The Past, through someone elses eyes
The reason for this post today is because I use an RSS reader here on my computer, and today it blew up. I was forced to configure it from scratch, and in so doing I got a lot of old posts from some of the blogs I read on a regular basis.
I picked a couple entries that I didn't recognize, and as I started to read, a flood of emotion came over me, remember the things that happened that caused these posts to be written, and taking a broader and more encompassing view of the events, I was able to look from a perspective that I could not have then. It’s amazing how time can change everything. How you can see things that you just could not see then.

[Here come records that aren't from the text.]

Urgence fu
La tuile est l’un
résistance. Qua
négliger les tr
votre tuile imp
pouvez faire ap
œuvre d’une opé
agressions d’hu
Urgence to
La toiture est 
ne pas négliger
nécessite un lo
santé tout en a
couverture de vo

For a while now I have been working on me, and I realize that in a lot of ways, I am two very different people. One that is friendly, sensitive, caring, and gentle. Someone who loves deepy, thinks about everything, and tries to help everyone in my life, wanting nothing more than to have people treat me like I treat them. This is who I was first and who I associate as me. The second, cold, strong, raw, strong who I had to develop because I needed to be protected both growing up and in life. For a long time I felt like this second part locked away the first, under the guise of “being protective” causing a very different person to be displayed to the world. I would also often hide behind that second part when I didn’t want to face something. When I was afraid, or just feel that I cannot deal with life.
Lately I have gotten more control over the two parts. There seems to be a more unified presence that I show to the world, blending the two parts of me. I never used to think that this was even a possibility, I do still slip and have moments as one or the other, I realize that there will always be work to do in this area, it took me a long time to develop this second part so I expect that it will also take a while to find a common ground.